Poets not painters

Why is it that so many photographers aspire to be painters (or at least want their work to look like paintings?) I never understood that since I never wanted to emulate painters. I always wanted my photographs to have the presumed veracity that we attribute to photographs. The fact that they are derived from reality is what makes them photographs. Over the decades that I have worked as a photographer (and the decades I have been hearing photographers long to be like painters) I have tried to come up with another creative persona for photographers to emulate, rather than painters.

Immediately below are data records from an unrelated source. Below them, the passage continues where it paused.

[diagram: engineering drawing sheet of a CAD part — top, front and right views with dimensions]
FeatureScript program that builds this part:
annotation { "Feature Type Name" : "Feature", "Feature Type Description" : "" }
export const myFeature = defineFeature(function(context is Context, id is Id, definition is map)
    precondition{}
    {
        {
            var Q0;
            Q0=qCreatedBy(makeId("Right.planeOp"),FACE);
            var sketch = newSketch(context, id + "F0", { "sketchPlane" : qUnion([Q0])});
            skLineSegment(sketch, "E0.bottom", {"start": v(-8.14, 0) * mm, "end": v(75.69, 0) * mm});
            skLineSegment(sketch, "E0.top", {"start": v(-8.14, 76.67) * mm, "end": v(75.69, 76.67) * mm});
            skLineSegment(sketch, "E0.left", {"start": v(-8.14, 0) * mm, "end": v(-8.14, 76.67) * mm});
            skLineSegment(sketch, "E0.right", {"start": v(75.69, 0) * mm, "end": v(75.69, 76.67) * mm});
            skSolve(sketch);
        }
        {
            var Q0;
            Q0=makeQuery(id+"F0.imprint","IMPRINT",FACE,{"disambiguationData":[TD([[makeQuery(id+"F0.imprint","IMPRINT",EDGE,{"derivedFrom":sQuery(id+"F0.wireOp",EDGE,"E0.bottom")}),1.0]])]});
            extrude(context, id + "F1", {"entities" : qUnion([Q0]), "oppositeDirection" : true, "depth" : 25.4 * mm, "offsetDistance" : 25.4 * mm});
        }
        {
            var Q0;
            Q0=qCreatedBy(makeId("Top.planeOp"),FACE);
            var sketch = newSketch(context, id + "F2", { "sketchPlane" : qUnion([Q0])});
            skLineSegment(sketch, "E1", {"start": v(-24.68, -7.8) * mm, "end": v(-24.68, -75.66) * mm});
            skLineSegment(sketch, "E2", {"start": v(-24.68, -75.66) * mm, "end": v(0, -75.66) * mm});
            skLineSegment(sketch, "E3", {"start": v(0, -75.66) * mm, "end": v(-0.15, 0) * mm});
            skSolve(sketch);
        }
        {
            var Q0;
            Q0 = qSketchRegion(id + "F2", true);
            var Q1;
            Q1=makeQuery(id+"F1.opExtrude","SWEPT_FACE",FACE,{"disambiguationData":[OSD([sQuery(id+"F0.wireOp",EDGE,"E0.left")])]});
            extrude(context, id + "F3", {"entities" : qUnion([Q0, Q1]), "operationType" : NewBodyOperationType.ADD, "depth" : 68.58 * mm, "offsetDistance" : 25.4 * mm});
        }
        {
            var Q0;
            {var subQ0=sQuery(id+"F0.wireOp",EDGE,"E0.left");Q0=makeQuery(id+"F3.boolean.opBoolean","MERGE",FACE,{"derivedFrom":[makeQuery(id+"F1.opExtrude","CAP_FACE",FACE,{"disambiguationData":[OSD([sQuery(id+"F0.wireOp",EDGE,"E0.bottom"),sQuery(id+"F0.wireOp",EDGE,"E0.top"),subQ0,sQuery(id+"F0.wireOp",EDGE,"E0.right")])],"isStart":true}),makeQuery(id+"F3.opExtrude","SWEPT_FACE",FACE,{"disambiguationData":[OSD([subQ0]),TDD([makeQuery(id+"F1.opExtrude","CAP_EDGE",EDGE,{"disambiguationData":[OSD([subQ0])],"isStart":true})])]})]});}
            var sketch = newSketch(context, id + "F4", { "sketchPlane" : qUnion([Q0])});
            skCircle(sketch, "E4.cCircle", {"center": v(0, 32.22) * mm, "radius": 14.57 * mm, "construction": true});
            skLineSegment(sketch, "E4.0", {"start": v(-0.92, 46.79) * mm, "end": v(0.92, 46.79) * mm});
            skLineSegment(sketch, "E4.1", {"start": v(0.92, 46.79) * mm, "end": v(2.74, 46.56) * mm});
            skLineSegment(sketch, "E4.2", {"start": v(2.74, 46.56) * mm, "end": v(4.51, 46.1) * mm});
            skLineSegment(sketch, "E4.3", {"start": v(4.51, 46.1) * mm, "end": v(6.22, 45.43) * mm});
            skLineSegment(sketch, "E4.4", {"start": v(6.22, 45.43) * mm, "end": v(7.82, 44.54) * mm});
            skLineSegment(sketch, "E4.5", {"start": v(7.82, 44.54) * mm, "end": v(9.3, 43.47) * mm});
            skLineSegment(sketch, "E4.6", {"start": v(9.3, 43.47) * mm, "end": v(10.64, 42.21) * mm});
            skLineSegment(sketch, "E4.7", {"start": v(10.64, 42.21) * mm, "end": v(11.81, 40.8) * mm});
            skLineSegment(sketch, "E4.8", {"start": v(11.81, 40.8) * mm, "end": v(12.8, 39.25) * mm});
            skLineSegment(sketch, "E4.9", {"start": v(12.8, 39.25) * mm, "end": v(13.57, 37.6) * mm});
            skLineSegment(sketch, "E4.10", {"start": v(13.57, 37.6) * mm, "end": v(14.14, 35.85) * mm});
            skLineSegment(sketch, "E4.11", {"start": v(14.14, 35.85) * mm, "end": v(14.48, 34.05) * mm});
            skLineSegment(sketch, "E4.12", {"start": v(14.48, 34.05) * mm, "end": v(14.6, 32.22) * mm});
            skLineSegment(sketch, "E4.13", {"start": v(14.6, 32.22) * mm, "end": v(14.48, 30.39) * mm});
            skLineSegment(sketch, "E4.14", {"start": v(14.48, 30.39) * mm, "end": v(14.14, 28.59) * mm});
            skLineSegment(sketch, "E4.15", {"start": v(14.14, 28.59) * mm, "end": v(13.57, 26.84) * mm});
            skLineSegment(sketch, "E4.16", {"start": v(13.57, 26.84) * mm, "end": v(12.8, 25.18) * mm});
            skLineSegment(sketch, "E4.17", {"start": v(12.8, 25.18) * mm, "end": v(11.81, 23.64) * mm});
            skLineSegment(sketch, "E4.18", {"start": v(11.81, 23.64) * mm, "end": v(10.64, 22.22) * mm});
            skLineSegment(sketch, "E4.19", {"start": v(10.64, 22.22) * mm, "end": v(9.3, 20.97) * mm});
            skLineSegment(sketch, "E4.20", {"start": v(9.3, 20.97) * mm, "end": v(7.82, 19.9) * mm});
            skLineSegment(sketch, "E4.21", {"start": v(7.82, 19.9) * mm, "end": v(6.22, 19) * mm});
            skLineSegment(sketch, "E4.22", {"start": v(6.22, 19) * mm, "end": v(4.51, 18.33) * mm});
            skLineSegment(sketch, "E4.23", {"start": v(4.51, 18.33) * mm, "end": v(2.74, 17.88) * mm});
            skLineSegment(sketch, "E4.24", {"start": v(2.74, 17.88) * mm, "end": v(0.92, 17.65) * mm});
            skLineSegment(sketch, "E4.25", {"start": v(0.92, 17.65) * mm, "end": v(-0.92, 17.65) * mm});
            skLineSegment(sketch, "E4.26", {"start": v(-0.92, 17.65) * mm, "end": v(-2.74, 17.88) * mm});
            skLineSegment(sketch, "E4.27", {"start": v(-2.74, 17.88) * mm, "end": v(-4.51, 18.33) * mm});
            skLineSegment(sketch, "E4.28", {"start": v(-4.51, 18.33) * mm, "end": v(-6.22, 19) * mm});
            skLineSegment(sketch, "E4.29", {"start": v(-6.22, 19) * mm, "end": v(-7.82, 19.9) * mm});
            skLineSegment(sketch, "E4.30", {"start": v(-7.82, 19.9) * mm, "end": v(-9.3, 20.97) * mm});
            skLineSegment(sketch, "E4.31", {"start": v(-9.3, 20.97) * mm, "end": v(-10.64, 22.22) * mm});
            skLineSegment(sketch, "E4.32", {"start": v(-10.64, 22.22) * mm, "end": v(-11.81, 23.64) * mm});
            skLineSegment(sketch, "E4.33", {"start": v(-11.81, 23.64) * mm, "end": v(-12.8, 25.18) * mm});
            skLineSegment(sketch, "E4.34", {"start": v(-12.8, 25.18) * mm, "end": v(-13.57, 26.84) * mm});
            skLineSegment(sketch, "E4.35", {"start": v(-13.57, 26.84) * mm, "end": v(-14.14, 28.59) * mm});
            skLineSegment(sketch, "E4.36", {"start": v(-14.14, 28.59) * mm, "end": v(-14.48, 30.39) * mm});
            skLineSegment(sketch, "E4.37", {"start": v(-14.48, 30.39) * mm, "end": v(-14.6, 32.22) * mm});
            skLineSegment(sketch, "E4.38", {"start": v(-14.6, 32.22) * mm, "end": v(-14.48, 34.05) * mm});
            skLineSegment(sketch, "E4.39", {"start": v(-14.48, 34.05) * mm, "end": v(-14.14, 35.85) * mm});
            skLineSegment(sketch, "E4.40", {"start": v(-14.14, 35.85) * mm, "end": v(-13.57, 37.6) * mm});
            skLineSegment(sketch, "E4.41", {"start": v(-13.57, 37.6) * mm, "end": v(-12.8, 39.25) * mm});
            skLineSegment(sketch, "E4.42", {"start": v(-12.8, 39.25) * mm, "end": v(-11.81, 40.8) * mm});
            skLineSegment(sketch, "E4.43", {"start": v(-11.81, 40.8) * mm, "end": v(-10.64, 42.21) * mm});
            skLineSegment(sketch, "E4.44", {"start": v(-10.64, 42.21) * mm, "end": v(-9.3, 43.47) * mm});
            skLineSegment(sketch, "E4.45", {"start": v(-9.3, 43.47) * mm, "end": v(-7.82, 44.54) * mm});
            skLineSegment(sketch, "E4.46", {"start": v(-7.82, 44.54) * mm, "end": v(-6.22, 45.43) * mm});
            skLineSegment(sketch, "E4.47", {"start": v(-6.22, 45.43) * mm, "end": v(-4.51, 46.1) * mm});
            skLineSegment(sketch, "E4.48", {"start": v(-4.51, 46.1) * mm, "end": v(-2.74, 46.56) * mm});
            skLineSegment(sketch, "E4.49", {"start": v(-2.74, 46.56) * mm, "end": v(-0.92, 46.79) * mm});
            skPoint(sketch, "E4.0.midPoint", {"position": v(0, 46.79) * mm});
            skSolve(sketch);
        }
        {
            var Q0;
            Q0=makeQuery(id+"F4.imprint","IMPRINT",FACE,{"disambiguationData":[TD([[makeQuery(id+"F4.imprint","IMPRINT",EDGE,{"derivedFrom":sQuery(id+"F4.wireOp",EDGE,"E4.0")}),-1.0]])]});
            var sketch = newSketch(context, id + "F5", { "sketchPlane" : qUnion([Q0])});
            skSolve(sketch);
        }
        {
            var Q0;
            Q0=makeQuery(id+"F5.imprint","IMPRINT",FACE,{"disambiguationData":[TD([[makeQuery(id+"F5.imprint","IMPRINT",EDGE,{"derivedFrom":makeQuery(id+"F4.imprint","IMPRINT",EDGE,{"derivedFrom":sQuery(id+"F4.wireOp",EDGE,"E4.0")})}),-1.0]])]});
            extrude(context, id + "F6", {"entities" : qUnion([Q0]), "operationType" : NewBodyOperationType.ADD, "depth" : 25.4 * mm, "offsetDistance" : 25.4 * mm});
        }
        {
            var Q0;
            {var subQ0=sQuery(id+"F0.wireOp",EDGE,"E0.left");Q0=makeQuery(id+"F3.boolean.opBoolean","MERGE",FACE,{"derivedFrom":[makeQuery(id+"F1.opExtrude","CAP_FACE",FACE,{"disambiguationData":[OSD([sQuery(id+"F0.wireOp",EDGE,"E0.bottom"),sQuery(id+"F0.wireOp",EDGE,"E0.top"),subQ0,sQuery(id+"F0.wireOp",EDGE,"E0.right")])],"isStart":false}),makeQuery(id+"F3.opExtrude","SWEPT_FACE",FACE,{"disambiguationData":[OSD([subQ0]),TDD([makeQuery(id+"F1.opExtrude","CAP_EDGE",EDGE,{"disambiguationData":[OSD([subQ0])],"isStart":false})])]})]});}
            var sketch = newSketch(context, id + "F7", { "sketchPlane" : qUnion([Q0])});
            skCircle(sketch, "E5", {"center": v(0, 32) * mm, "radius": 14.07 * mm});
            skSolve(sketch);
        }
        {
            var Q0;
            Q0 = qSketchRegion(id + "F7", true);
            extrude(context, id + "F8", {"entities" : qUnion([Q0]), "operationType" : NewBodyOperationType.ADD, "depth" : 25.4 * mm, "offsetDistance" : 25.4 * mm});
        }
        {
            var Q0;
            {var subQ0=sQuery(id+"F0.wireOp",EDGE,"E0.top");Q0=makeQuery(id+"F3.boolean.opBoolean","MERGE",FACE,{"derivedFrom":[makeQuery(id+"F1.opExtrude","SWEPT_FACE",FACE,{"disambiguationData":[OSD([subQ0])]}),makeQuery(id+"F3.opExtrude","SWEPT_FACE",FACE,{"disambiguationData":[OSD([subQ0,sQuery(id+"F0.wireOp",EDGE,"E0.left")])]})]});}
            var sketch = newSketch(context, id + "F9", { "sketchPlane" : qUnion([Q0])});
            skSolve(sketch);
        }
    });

I wrote my thesis in college about the vast differences between painting and photography. I was not approaching this question as an art historian but rather, I was looking at that same question from the point of view of a die-hard maker of what I call “documentary derived” photographic images. The most important difference between the two media, to me, is that photography is reductive (as in you start with all of life and you edit out most of the world to make your final image.) By comparison, painting or sculpture is additive (as in you start with nothing and build up the art work.)

What I have come to see, after four decades of photographing, is that the creative people that I most want to emulate are poets (or more specifically singer-song writers.) How did I figure that out? Over the last decade, I have spent a lot of time on long journeys listening to a limited musical play list. That list was initially limited by a simple lack of funds. As time went on, I realized that listening to the same material a few times was actually quite important. In the best songs, I am continually discovering new things in the music, the lyrics, the arrangements, the way the performer sings, etc.

One insight I gathered is how the best singer songwriters actually are continually paring back, cutting and cutting until only the bare bones remain. Bruce Springsteen, when he is at his finest, only needs a dozen words to set a scene, break a heart and hint at redemption. If you think about poetry, it often works the same way, with the best poets using as few words as possible to create a mood and offer a moment of insight. Similarly, the best poetry (and work by singer-song writers) is built on the idea of making some part of real life and the human experience more universal for all to appreciate. In the best cases they make poem or song that is so much more than a simple news item, ideally a widely shared exploration of the human experience.

To carry the parallels further, in the best work of a singer-song writer like Jackson Browne, the actual music, the choice of instruments, the tempo, pace, changes in volume, etc., all work the same way as composition, framing, focus, etc., work in a photograph. All of the elements used in making a song or a photograph, collectively express the mood the author wants to create. As for the actual narrative that follows the mood that is being created, in a a song, it is usually the lyrics, like the content of the photograph that builds the narrative. Another example of this is the early work of Billy Joel. Listening to the music that precedes the lyrics, at the start of his song, Worse Comes To Worst, gets you in the mood for the journey he is about to take the listener on.

If you think about it, that is an important lessons for photographers. No, photographs don’t literally unfold over time like songs or poems. But they are experienced by the viewer over time (and on two levels.) There is the first, instant and intuitive reaction, which is usually a response to the formal issues of the photograph and then there is the intellectual experience of that same image. The second reaction unfolds over a longer period of time as the viewer comes to terms with the narrative of the image. The collective experience of both the instant and the intellectual reactions is what make or breaks the photograph for the viewer.

My interest in all of this may be a result of growing up in a household that had a limited devotion to art and a stronger interest in popular culture. That may explain my lack of an obvious passion for paintings. Or it might be that I understand my chosen medium, both how I practice it and how others experience the work I make. Or it may be I know where I stand, given a choice between the model of a painter in the studio building his art from his imagination vs the poet drawing on his encounters with life in the real world.

One response to “Poets not painters”

  1. Clement Greenberg, the critic that pretty much shaped Amercian Modernism, said that photography was closer to literature than to other visual arts such as painting. Walker Evans also said over and over that his main influences were Flaubert and Baudelaire. Although both, Greenberg and Evans, were probably trying to cover their tracks a bit, I still think they had a point.